Du dimanche 27 au lundi 28 janvier 1754

Les vents varient de petit frais à grand frais et nous continuons à cingler vers l'OSO, franchissant en moyenne 4 lieues par quart de quatre heures.

Du lundi 28 au mardi 29 janvier 1754

Lundi, par beau frais, les vents de NE ont permis d'accélérer la vitesse à 5 lieues par quart. À 4 heures nous avons vu et relevé une première fois l'île d'Ouessant, au S1/4SE, à 4 lieues.

Au cours de la nuit, les vents variables d'ENE sont de grand frais; la mer grossit et l'écume des vagues déferlantes commence à être soufflée par le vent.

Du mardi 29 au mercredi 30 janvier 1754

À midi, le 29, toujours par vent de NE grand frais, Le Roy, ayant perdu de vue les côtes de la Bretagne, fait le point. Il observe la latitude de 47º28´ et continue à cingler SE, par petit frais, à 3 lieues par quart.

Du mercredi 30 au jeudi 31 janvier 1754

Le 30, par beau frais, vent NNE, nous cinglons vers l'ESE. À minuit nous avons sondé avec le plomb de 3 livres au Sud 1/4 SE de l'île d'Yeu 24. Nous avons trouvé 26 brasses d'eau et un fond de gros gravier roux clair et luisant. Les vents d'Est étant au beau frais, nous avons mis en travers jusqu'à 7 heures du matin, puis avons appareillé vers le SSE. Nous avons cinglé au SE jusqu'à midi puis viré de bord vers la terre et le Nord tribord amures 25.

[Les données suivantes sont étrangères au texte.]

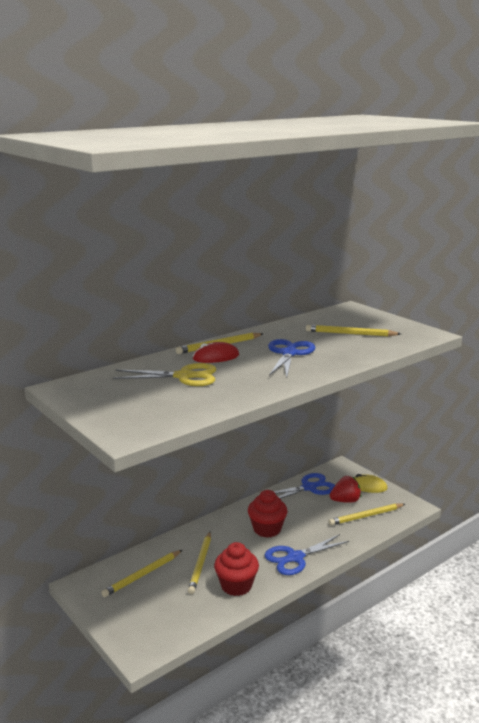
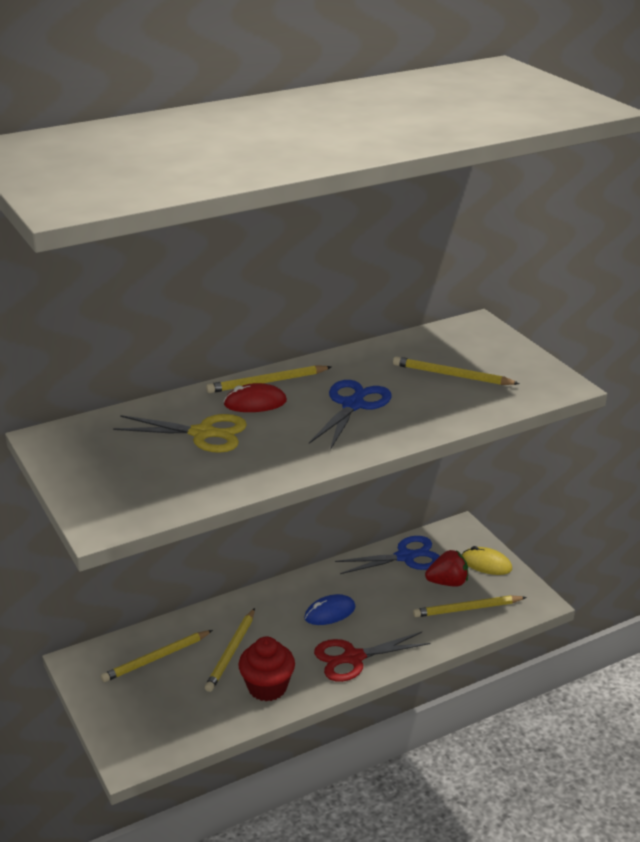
camera: 10 degrees right, 10 degrees up
(267, 529) = (330, 613): red cupcake -> blue mouse
(295, 557) = (353, 658): blue scissors -> red scissors

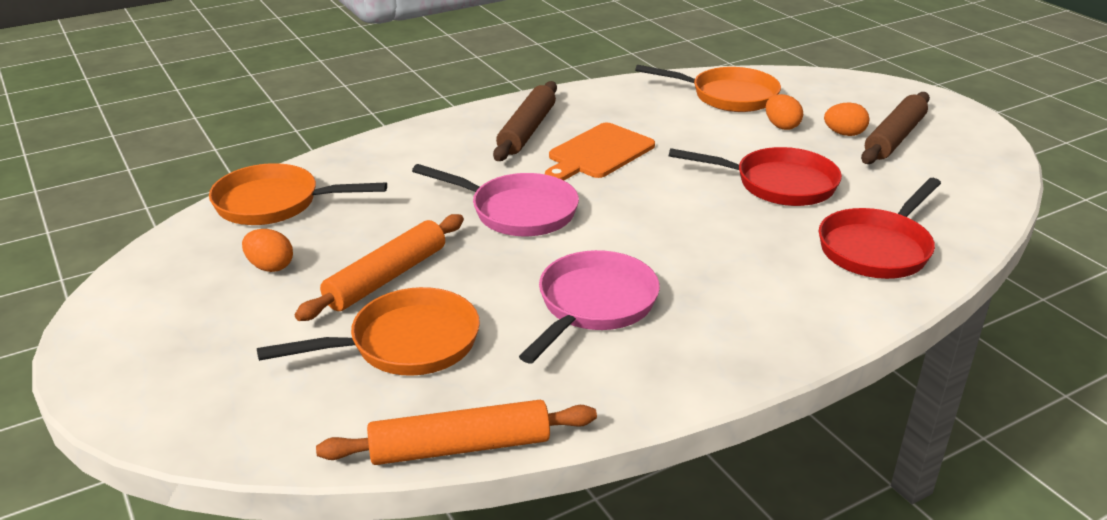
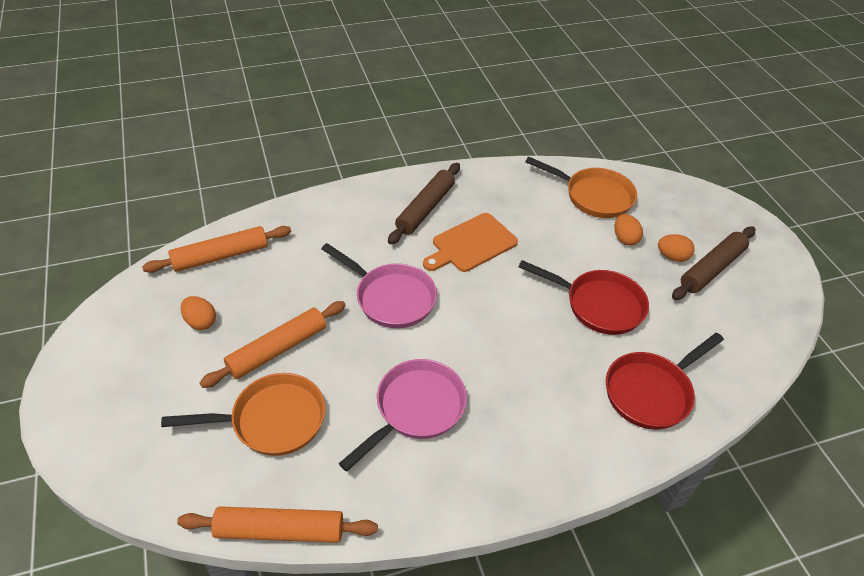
camera: 10 degrees right, 15 degrees up
(274, 203) = (221, 256): orange pan -> orange rolling pin

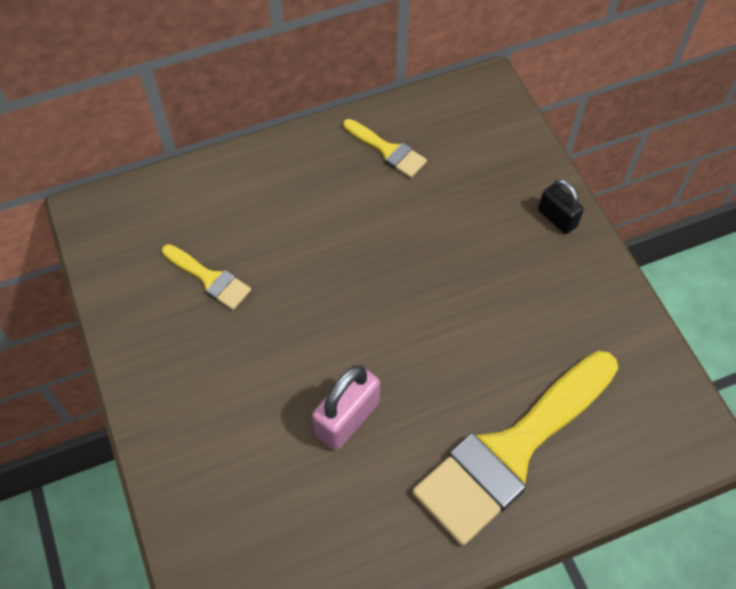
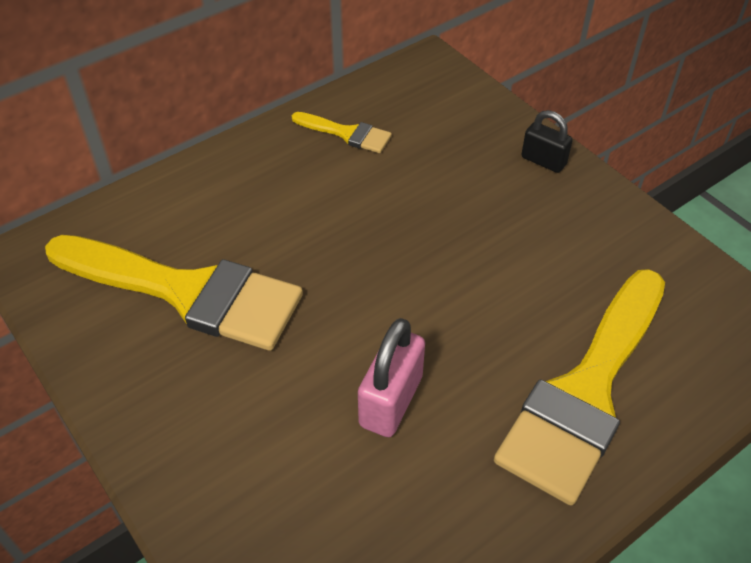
camera: 15 degrees left, 10 degrees down
(209, 279) = (187, 292): yellow brush -> yellow brush, size x2.22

Du jeudi 31 janvier au vendredi 1er février 1754

Jeudi, de midi à 5 heures, nous avons cinglé au NO environ 6 lieues. Puis à 5 heures, nous avons relevé le cap à l'Est de l'île d'Yeu à l'E1/4NE, à environ 3 lieues deux tiers. À ce moment, nous avons reviré de bord vers le NNE puis vers l'ESE ayant pour lors les vents au NE, beau frais.

Par grand frais, de 5 heures à 8 heures, nous avons cinglé à l'E¼SE environ 5 lieues. Puis par petit frais, vent d'ENE, de 8 heures à minuit nous avons continué vers le SE environ 3 lieues. De minuit à 4 heures, par vent de NE toujours petit frais, nous avons poursuivi notre route vers le Sud encore 3 lieues. À 4 heures nous avons sondé à 2 lieues au SE d'Olonne. Nous avons trouvé 12 brasses de fond de sable rouge taché de noir. Puis nous avons viré de bord sur le NO1/4NO. À 6 heures et demie, nous avons viré de l'autre bord et sommes entrés dans le Pertuis breton 26, entre 11 heures et demie et midi, après avoir côtoyé la terre depuis Olonne sur une distance de 2 ou 3 lieues 27.